NOTE: unlike all other immediates, arguments to the TinyRAM directive are cast to Java ints. Their legal range is thus -2^31 <= x < 2^31

Supported output formats:

  • 0 - text

    When fed the output of mode 0, TrAsm should be idempotent (otherwise something is wrong!)

  • 1 - debug pseudo-binary

    The output in this mode is a list of hex addresses and ASCII-binary program words

  • 2 - java object, program and tapes

    This is the input format suitable for TrSim. It is a serialized object that TrSim reads using ObjectInputStream

  • 3 - java object, program only

    As above, but only the program is assembled. Tapes values are ignored.

  • 4 - java object, tapes only

    As above, but only the tape values are produced.

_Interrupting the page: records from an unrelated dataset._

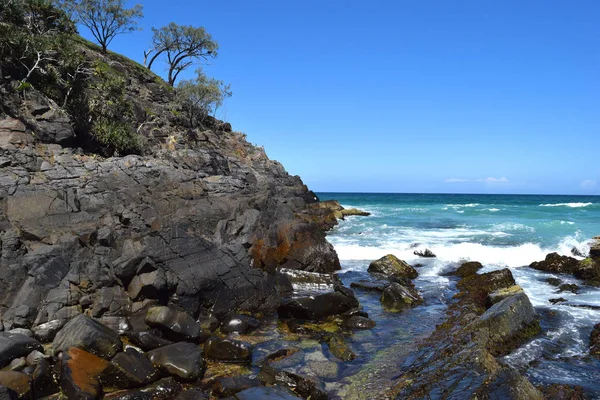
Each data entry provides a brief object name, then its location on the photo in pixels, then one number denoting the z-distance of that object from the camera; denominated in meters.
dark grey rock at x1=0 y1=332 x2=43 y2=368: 10.05
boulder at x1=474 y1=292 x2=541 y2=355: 11.84
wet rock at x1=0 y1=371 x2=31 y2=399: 8.84
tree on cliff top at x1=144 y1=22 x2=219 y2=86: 53.12
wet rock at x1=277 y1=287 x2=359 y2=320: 15.25
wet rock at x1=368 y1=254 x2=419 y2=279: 23.17
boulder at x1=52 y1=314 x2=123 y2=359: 10.67
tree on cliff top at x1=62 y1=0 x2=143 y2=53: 45.09
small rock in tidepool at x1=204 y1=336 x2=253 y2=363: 11.45
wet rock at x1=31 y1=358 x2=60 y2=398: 9.36
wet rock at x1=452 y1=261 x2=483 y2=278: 23.35
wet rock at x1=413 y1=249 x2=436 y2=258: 28.67
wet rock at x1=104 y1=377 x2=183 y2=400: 9.23
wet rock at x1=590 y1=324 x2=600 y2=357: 11.57
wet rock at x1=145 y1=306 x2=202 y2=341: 12.31
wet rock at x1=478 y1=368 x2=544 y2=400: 7.86
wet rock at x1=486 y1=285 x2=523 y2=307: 16.12
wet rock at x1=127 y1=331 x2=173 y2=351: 11.48
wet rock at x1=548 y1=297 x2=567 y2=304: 17.14
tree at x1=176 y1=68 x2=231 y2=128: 48.56
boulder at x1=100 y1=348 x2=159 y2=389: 9.66
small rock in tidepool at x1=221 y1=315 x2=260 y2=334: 13.95
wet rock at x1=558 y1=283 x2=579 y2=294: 19.12
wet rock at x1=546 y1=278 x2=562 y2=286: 20.54
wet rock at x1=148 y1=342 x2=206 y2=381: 10.05
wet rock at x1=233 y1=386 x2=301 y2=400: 8.65
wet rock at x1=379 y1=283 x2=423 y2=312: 17.28
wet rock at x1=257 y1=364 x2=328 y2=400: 9.64
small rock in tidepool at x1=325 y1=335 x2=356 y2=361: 11.79
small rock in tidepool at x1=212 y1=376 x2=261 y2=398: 9.34
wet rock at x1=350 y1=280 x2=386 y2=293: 19.74
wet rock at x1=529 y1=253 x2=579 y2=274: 23.50
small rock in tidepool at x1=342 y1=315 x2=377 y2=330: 14.63
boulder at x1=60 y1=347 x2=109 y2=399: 9.16
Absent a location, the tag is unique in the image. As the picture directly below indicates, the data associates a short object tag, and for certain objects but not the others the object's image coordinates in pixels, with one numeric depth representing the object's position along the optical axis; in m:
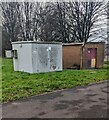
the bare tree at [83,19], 14.60
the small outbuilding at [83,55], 9.09
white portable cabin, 6.99
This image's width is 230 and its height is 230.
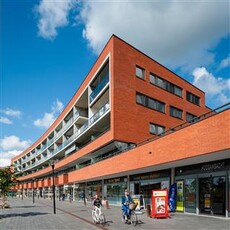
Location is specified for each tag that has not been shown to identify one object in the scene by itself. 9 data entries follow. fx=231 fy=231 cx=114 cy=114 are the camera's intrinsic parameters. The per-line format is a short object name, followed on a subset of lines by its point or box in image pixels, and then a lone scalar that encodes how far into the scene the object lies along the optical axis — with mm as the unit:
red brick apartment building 12484
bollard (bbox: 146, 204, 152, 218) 13533
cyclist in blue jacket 11516
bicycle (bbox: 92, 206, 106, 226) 11363
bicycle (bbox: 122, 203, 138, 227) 11069
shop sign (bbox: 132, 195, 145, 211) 15935
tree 18100
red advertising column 12985
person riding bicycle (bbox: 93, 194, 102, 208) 12081
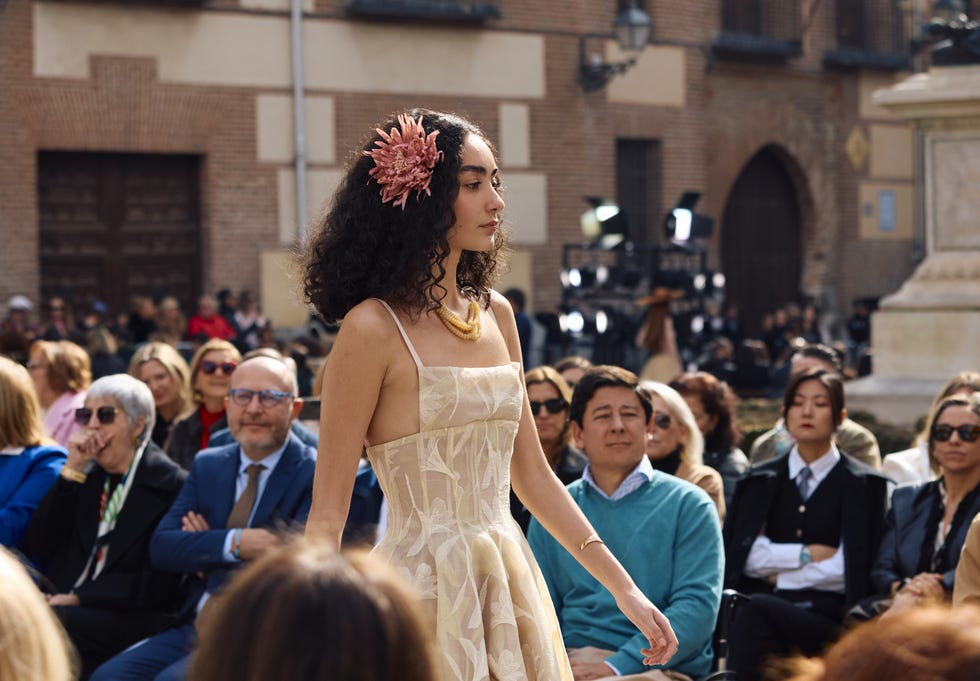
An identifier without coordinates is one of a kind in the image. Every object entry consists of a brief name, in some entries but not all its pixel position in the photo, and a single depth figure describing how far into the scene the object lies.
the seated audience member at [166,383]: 8.01
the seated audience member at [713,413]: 7.13
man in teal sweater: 4.86
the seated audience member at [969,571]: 4.51
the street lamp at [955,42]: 10.84
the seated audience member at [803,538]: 5.71
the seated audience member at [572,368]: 7.40
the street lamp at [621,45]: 19.95
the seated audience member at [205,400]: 7.45
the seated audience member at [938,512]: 5.57
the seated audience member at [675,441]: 6.25
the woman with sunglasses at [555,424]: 6.25
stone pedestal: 10.63
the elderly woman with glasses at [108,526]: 5.83
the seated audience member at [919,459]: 6.53
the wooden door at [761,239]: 24.33
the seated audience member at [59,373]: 8.16
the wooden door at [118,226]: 17.48
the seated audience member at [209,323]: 16.00
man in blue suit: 5.48
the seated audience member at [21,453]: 6.23
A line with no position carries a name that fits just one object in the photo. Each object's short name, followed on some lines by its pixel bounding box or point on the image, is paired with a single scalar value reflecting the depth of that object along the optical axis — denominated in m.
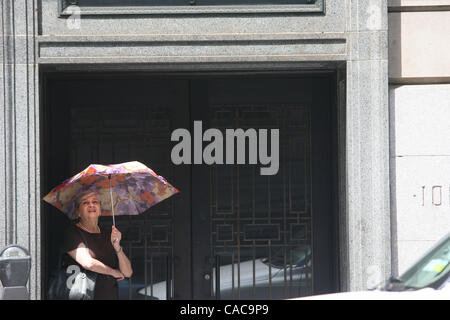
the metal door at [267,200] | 17.30
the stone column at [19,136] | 15.33
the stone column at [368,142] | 15.49
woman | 14.57
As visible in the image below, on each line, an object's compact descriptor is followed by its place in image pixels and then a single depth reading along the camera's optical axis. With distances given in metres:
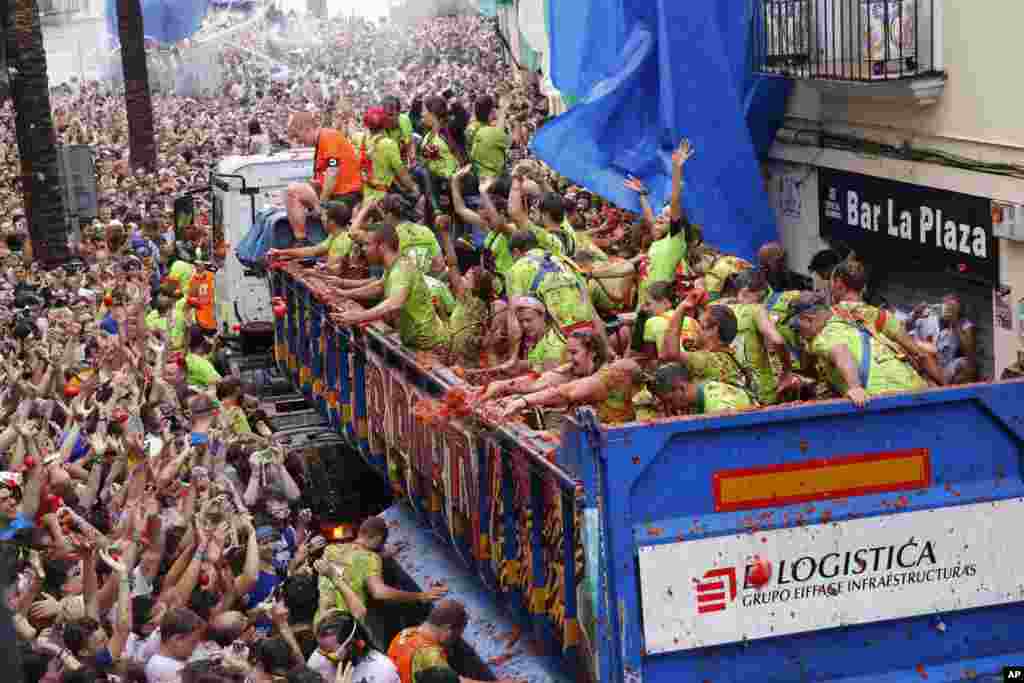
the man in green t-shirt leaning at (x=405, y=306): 10.59
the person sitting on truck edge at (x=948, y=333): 12.49
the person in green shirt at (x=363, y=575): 8.57
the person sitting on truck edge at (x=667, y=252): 11.38
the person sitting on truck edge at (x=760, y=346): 8.41
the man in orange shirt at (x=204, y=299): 18.52
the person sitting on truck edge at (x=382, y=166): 15.05
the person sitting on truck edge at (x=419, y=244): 11.71
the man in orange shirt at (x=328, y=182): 14.84
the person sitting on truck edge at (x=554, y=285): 9.73
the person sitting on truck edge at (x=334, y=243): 13.26
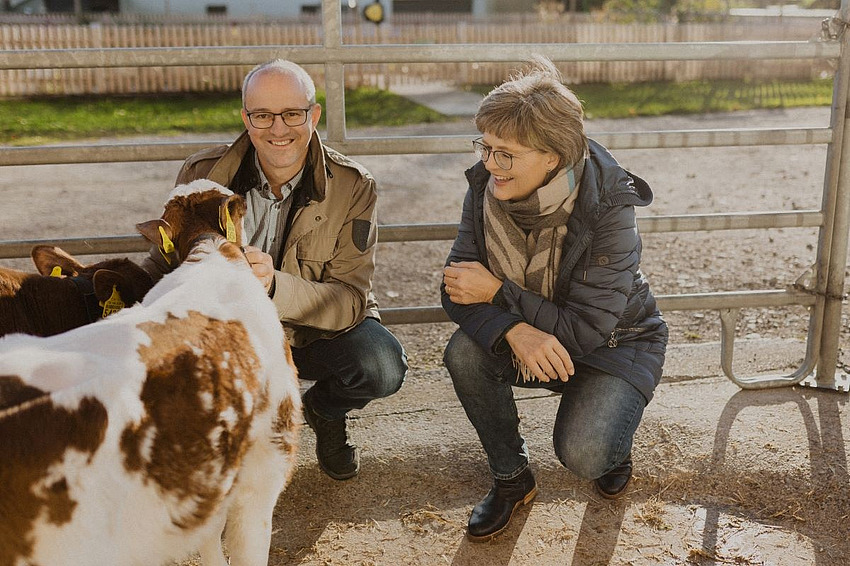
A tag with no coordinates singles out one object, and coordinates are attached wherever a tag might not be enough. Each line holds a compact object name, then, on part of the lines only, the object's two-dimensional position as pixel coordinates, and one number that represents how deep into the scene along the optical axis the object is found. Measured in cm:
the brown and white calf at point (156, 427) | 156
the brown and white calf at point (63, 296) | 244
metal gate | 315
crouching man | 277
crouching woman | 267
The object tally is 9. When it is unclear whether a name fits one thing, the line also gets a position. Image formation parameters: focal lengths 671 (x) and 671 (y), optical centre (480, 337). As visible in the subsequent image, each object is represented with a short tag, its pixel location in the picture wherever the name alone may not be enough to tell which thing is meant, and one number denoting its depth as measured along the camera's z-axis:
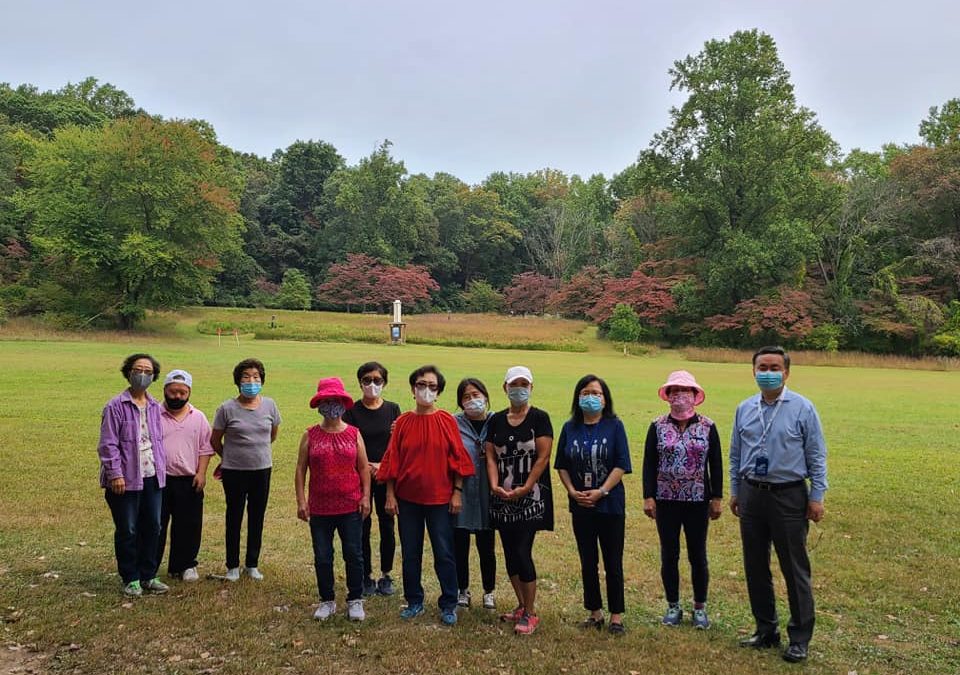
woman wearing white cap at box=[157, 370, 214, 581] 5.30
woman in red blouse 4.67
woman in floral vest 4.70
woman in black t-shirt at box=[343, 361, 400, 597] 5.22
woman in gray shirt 5.35
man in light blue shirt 4.31
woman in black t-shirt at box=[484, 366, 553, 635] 4.60
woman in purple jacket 4.84
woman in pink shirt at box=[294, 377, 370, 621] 4.73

NOTE: output formats 2, 3, and 4 produce a binary output file. See the description of the -o flag, above.

Origin directive

$ org <location>

For example:

$ org 0xFF

$ org _TABLE

This directive tells the assembler to set the PC to <location> and continue assembling. It is useful, e.g., for creating jumptables.

Tape iteration directive

$ iter <tapeIter>

For example:

$ iter _ITERNUM

This directive tells the assembler to set the present iteration number to <tapeIter> for the two-argument tape mnemonic (see above).

Tape Location Directives

$ inTape 1024
$ auxTape _AUXBASE

For Lajos (version 1) only, sets the location in memory where the input and auxiliary tapes are written. If you do not set this, probably your program will not work, since by default the tapes are located at zero!

In addition, the _inTape and _auxTape labels are set by these commands, respectively.

Note that since mnemonics are resolved in the first pass, forward references are not allowed here.